All embedded systems eventually connect to hardware such as external sensors and actuators or internal functional blocks and peripherals for input/output, data storage and communication. Each bit of hardware in every design has its own idiosyncrasies a designer has to wrestle with.

Change any element of the hardware used in the design, even just adding or subtracting an input or output port, and the embedded software is impacted, sometimes severely. Make these changes late enough in the schedule and your product won't go out on time. Unless, that is, you completely design the hardware out of your system.

Designing-out the hardware means separating all control and algorithmic software from the hardware-interfacing software. By logically constructing wrappers and interfaces around all hardware you can replace, at any time, the particular hardware in use with a logical alternative without impacting the control and algorithmic software.

Abstracting hardware with understandable, logical interfaces (functions, macros, symbols) makes a design more portable and enables developers to concentrate on solving the real application problems, even before the hardware design is set. It sounds so easy and straightforward, and you may even think this is what you or your team already does.

But take a hard look at your current project (or favorite past one) and consider what would happen if you changed the microcontroller. If switching to a different microcontroller, especially from a different vendor, would be a major disruption, you have designed-in the hardware.

To successfully design-out the hardware you must design with a new mindset. Rather than waiting to begin developing the embedded software until the hardware is completely designed, and waiting to finalize the hardware selections until all requirements are fully specified, instead separate the "what" from the "how" in your design and you can start making serious headway on your project while marketing is still prancing out straw-dogs in front of key customers. After all, when is the hardware ever truly done and not subject to change?
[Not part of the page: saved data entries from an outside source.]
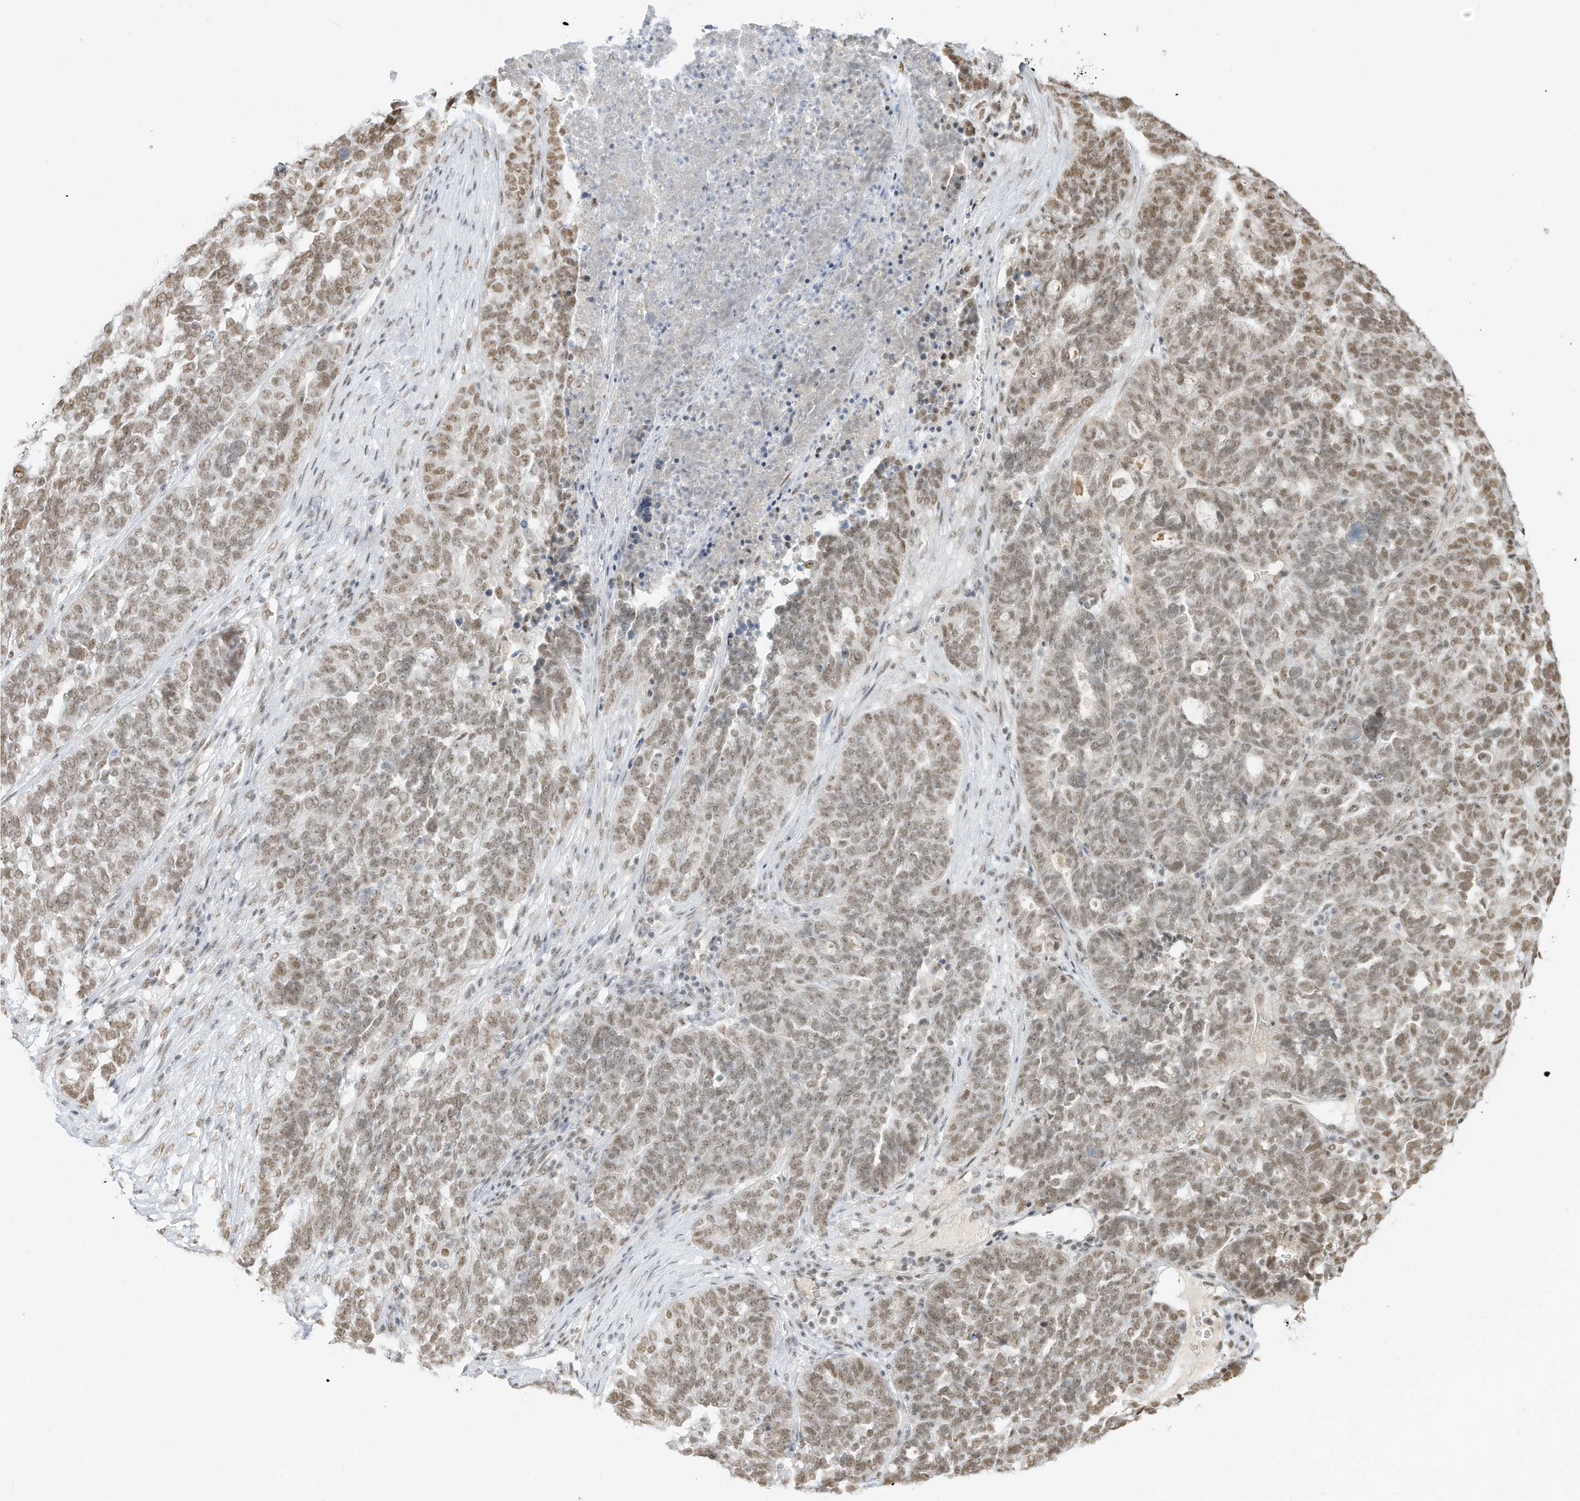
{"staining": {"intensity": "moderate", "quantity": ">75%", "location": "nuclear"}, "tissue": "ovarian cancer", "cell_type": "Tumor cells", "image_type": "cancer", "snomed": [{"axis": "morphology", "description": "Cystadenocarcinoma, serous, NOS"}, {"axis": "topography", "description": "Ovary"}], "caption": "Moderate nuclear expression is identified in approximately >75% of tumor cells in ovarian serous cystadenocarcinoma.", "gene": "NHSL1", "patient": {"sex": "female", "age": 59}}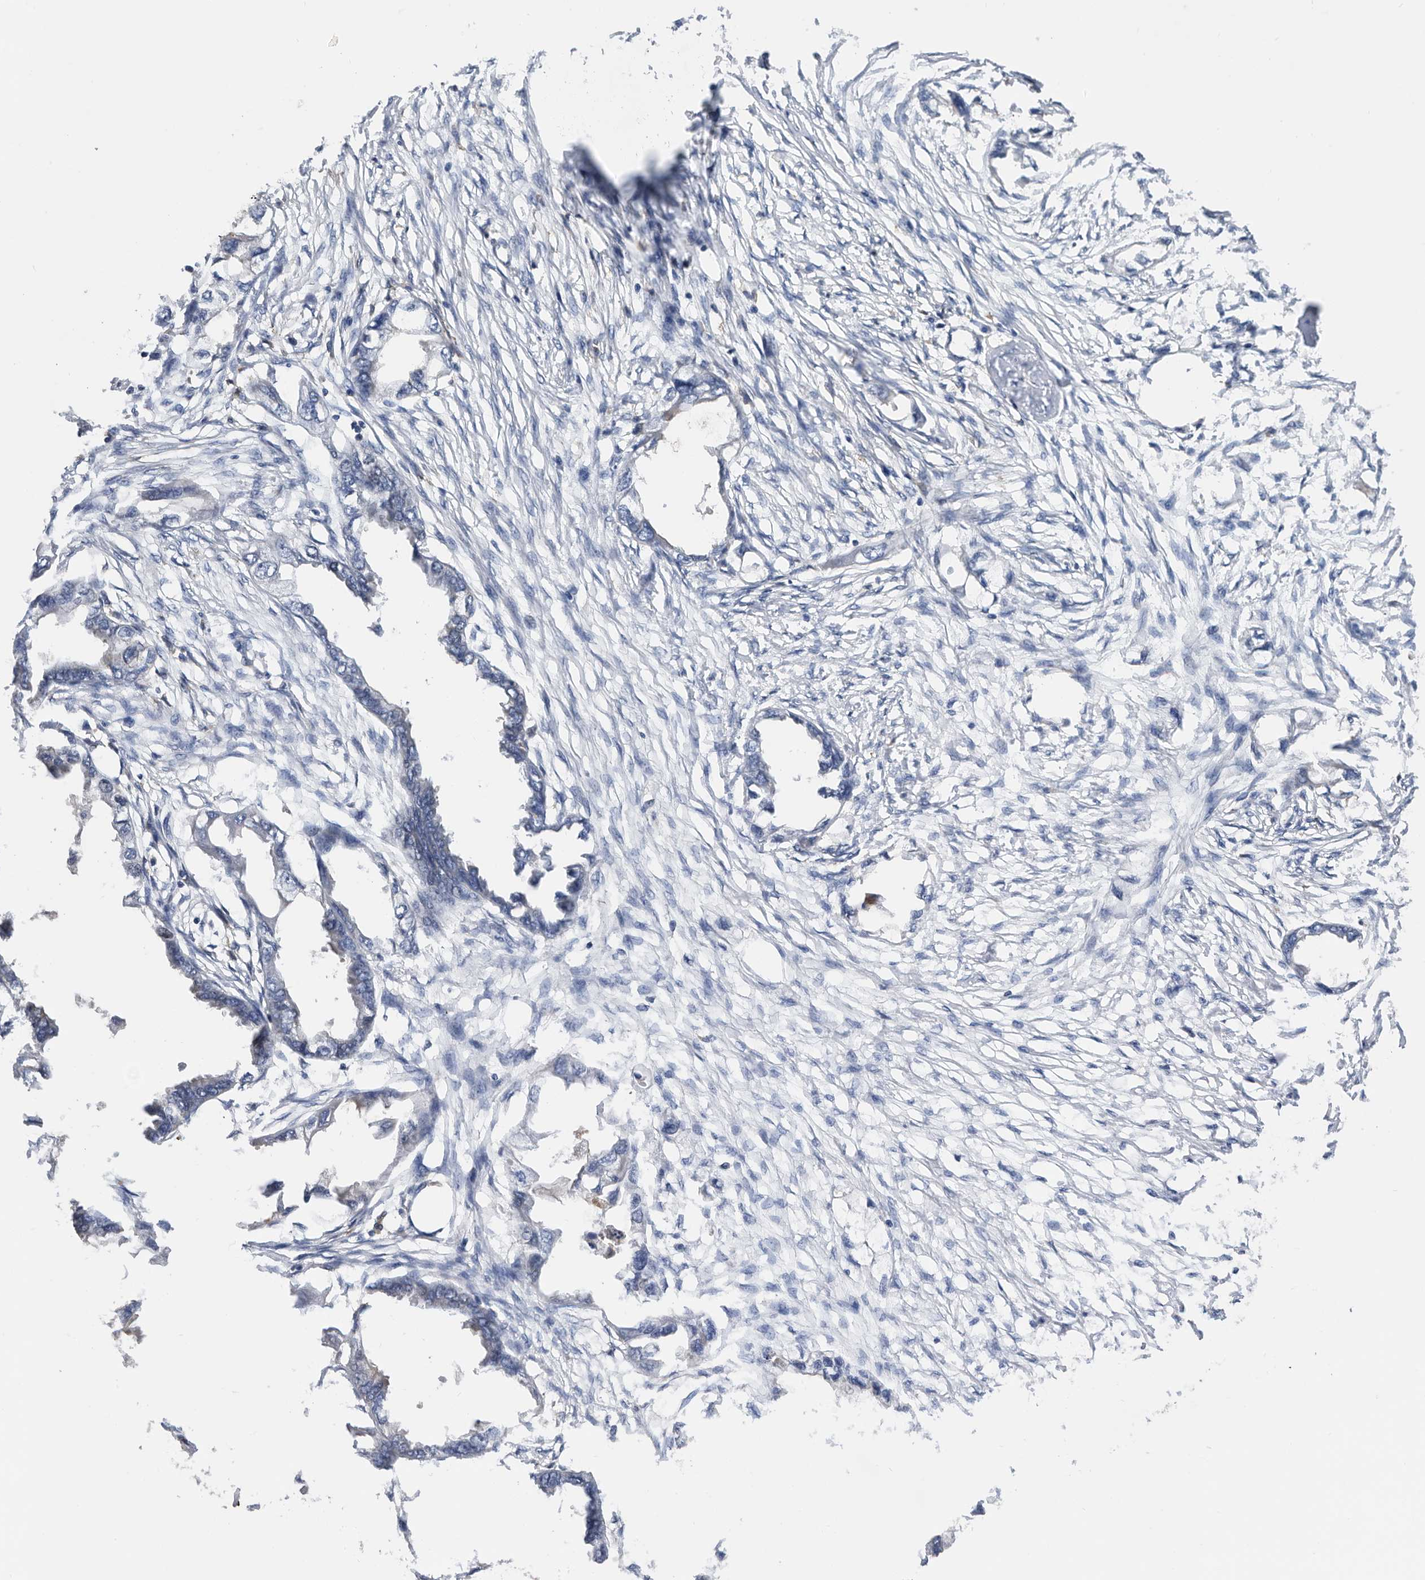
{"staining": {"intensity": "negative", "quantity": "none", "location": "none"}, "tissue": "endometrial cancer", "cell_type": "Tumor cells", "image_type": "cancer", "snomed": [{"axis": "morphology", "description": "Adenocarcinoma, NOS"}, {"axis": "morphology", "description": "Adenocarcinoma, metastatic, NOS"}, {"axis": "topography", "description": "Adipose tissue"}, {"axis": "topography", "description": "Endometrium"}], "caption": "A photomicrograph of human endometrial cancer (metastatic adenocarcinoma) is negative for staining in tumor cells.", "gene": "ATAD2", "patient": {"sex": "female", "age": 67}}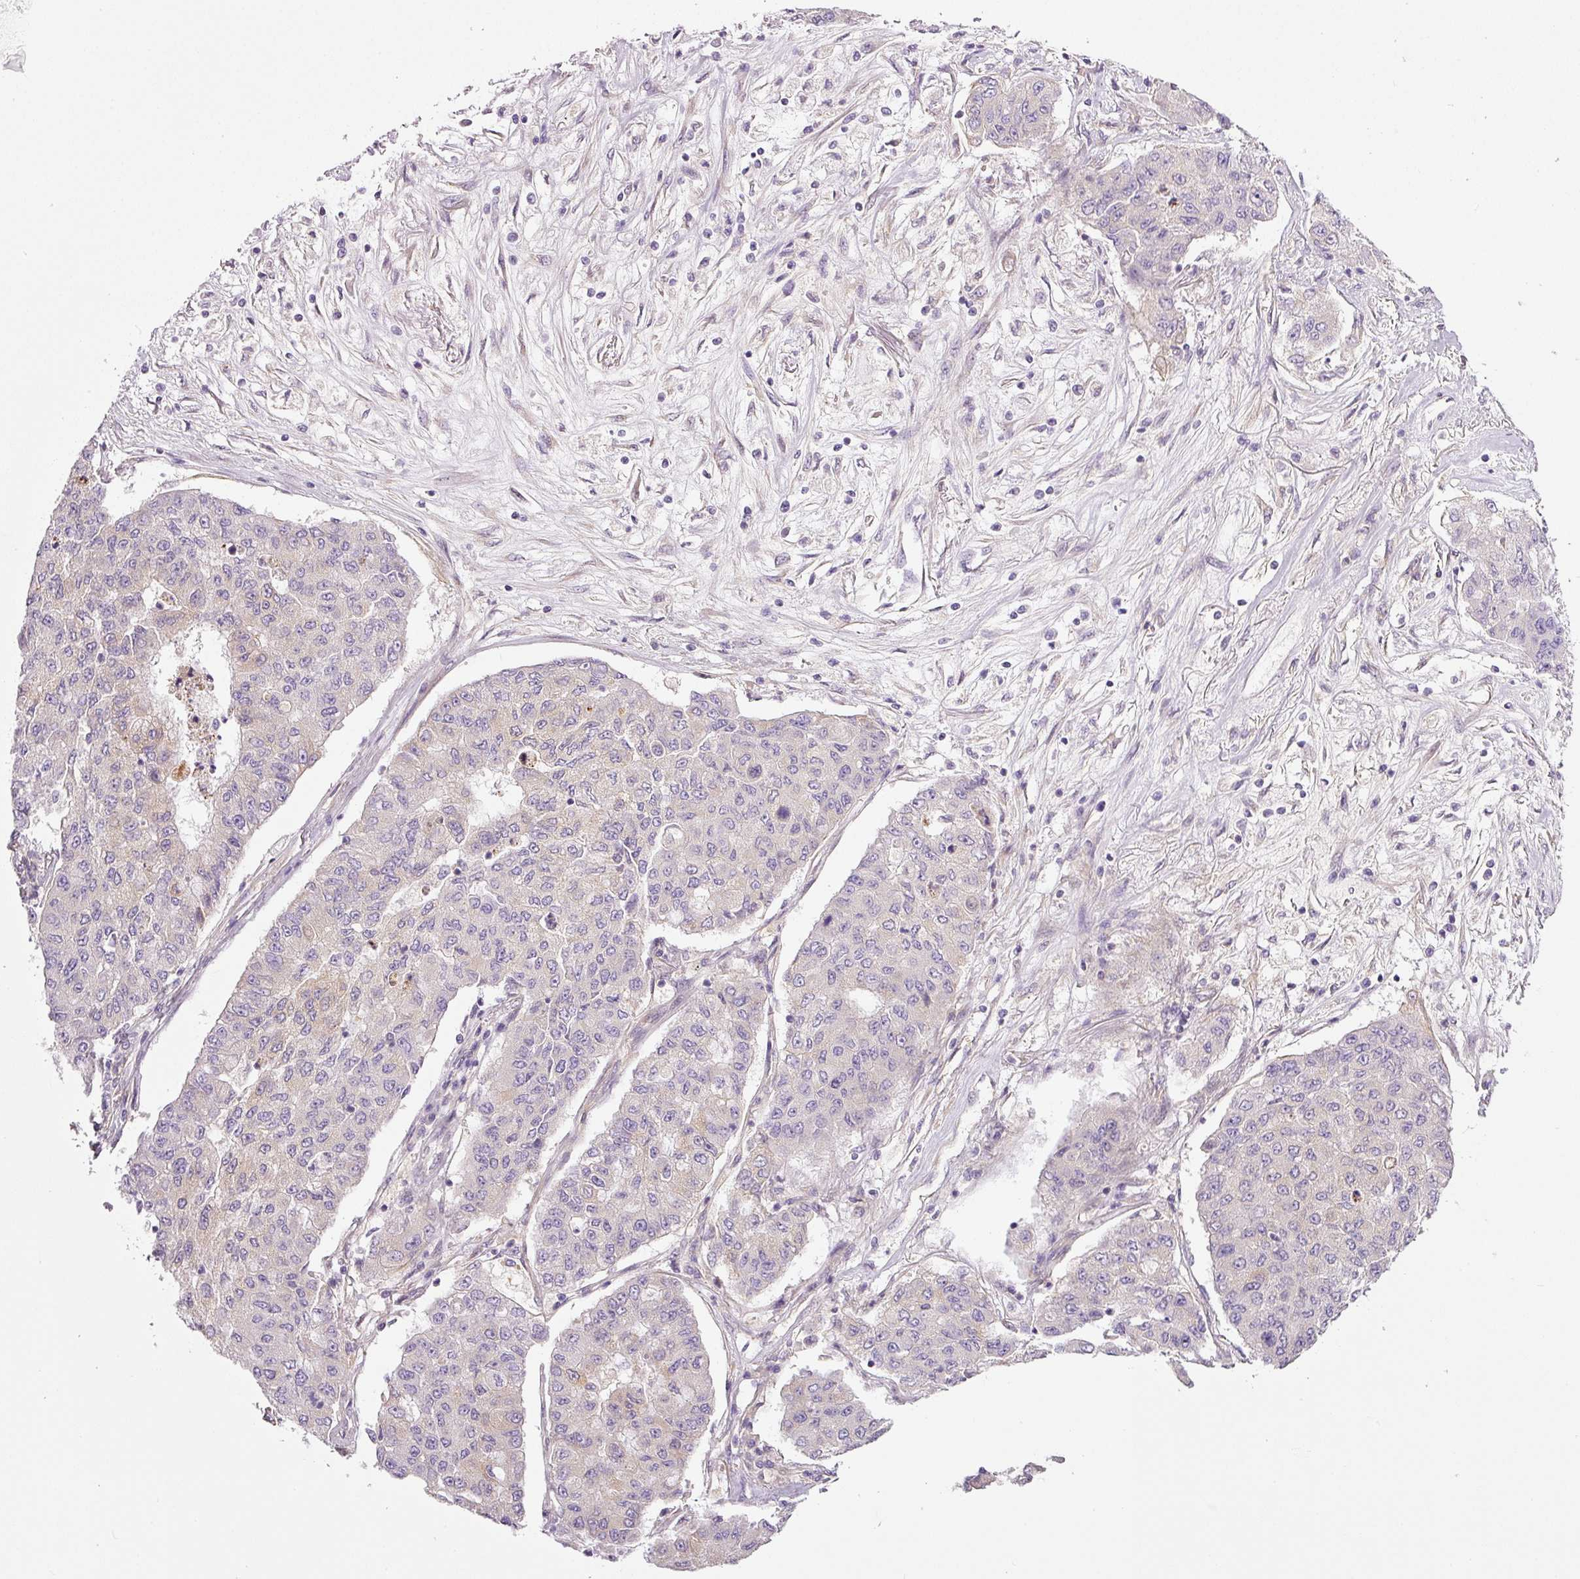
{"staining": {"intensity": "negative", "quantity": "none", "location": "none"}, "tissue": "lung cancer", "cell_type": "Tumor cells", "image_type": "cancer", "snomed": [{"axis": "morphology", "description": "Squamous cell carcinoma, NOS"}, {"axis": "topography", "description": "Lung"}], "caption": "Tumor cells are negative for brown protein staining in squamous cell carcinoma (lung). Brightfield microscopy of immunohistochemistry stained with DAB (3,3'-diaminobenzidine) (brown) and hematoxylin (blue), captured at high magnification.", "gene": "TBC1D2B", "patient": {"sex": "male", "age": 74}}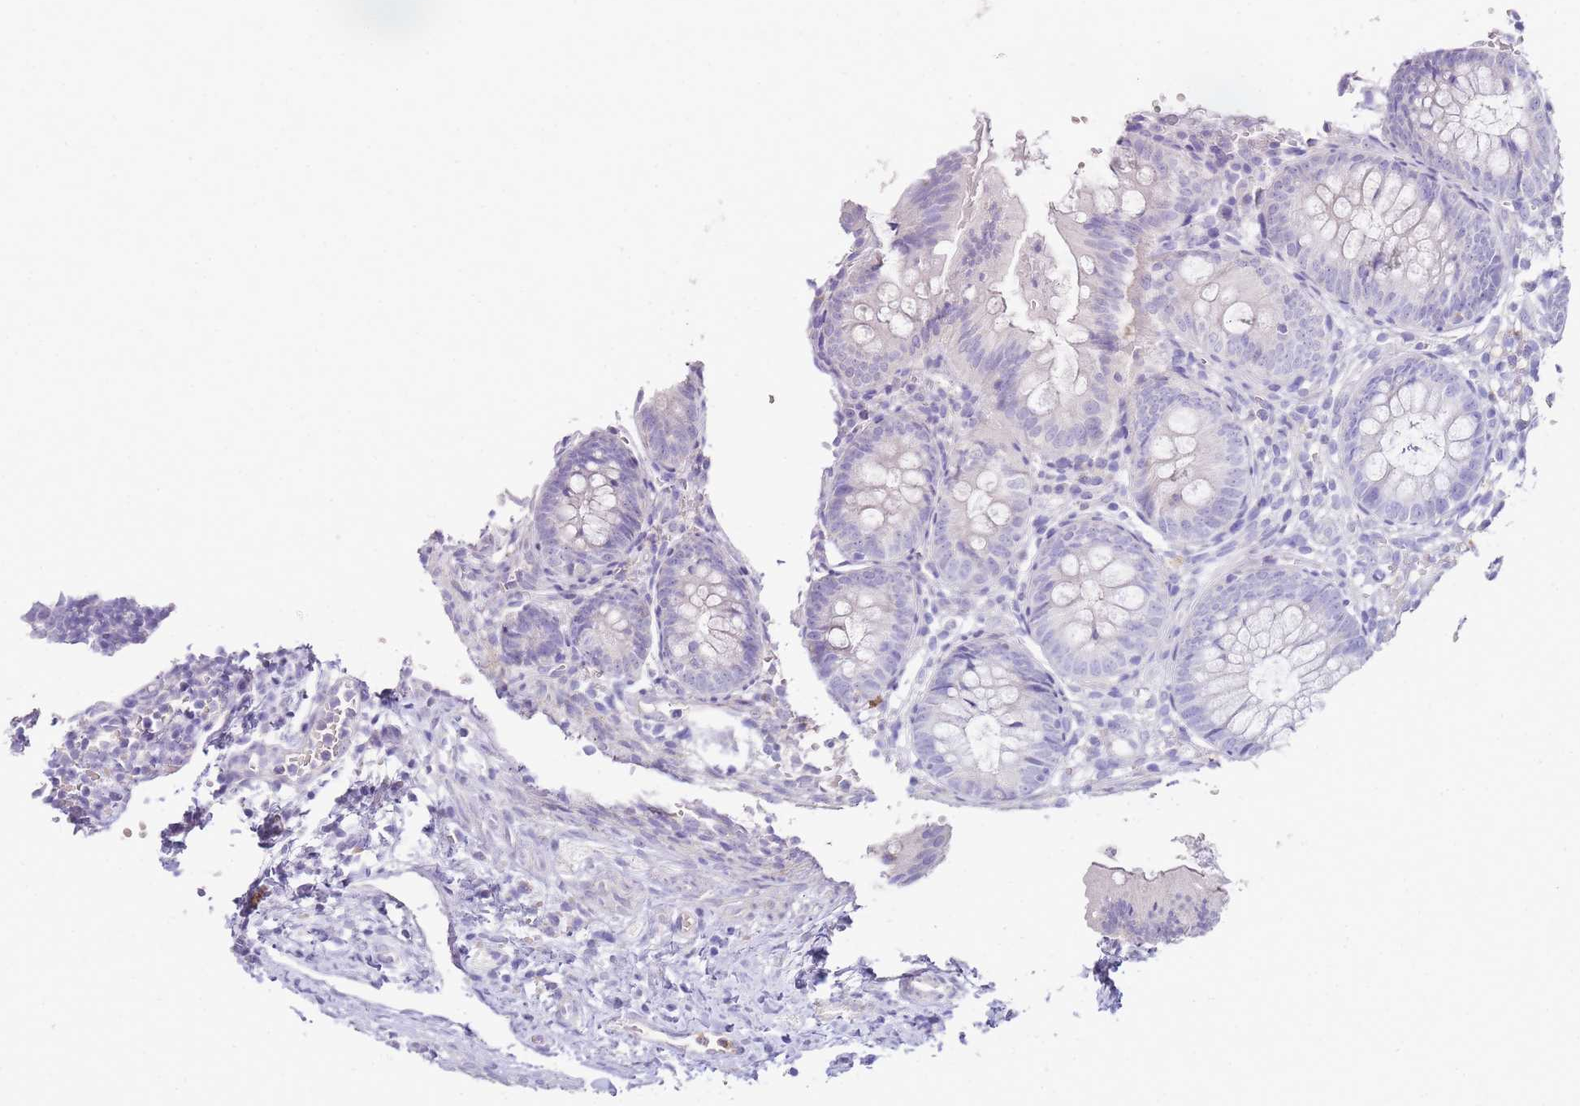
{"staining": {"intensity": "negative", "quantity": "none", "location": "none"}, "tissue": "appendix", "cell_type": "Glandular cells", "image_type": "normal", "snomed": [{"axis": "morphology", "description": "Normal tissue, NOS"}, {"axis": "topography", "description": "Appendix"}], "caption": "This histopathology image is of benign appendix stained with IHC to label a protein in brown with the nuclei are counter-stained blue. There is no staining in glandular cells.", "gene": "DPP4", "patient": {"sex": "male", "age": 1}}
Beginning the design process using this approach yields greater overall flexibility, both because the hardware CAN be swapped at almost any time and because the fear of change disappears. Additionally, debugging becomes easier since hardware-specific features are localized in the wrappers and interfaces, which also increases the number of opportunities to leverage IP from project to project.

What does it mean to "Design-Out the Hardware"
In its simplest form, designing the hardware out of your embedded system means logically isolating the embedded application software from direct contact with all hardware. All hardware means ANYTHING that could change if the physical design or selected microcontroller is changed.

This includes obvious things like support hardware within the selected microcontroller, like the Analog-to-Digital converter (ADC),and the communications interface (UART, SPI, I2C, USB, CAN), but if the physical system design includes sensors and actuators, these also impact software if changed and therefore must also be designed-out.

But don't forget the common elements like input/output ports and embedded memory; if a change in these could impact the application (for instance the non-volatile memory used for logging data or storing configuration choices, or the input port which may provide internal pull-ups or built-in drive circuitry). ALL hardware must be designed out.

Some readers may already have got the point and are thinking "So what's new about that?" Thousands of years ago the wise King Solomon wrote that "there is nothing new under the sun". The ideas behind designing the hardware out of your embedded project are not new. Engineers have been constructing wrappers or interfaces around their hardware since the beginning of modern embedded systems design (which I peg at circa 1980).

The point of this article is that unless you take this approach to the logical extreme, you still have a project dependent upon the hardware and do not have the flexibility to change the project hardware when needed. I hope to impress upon you a greater sensitivity to the impact of hardware selection on the embedded design and provide tips for removing the impact of hardware changes on future designs.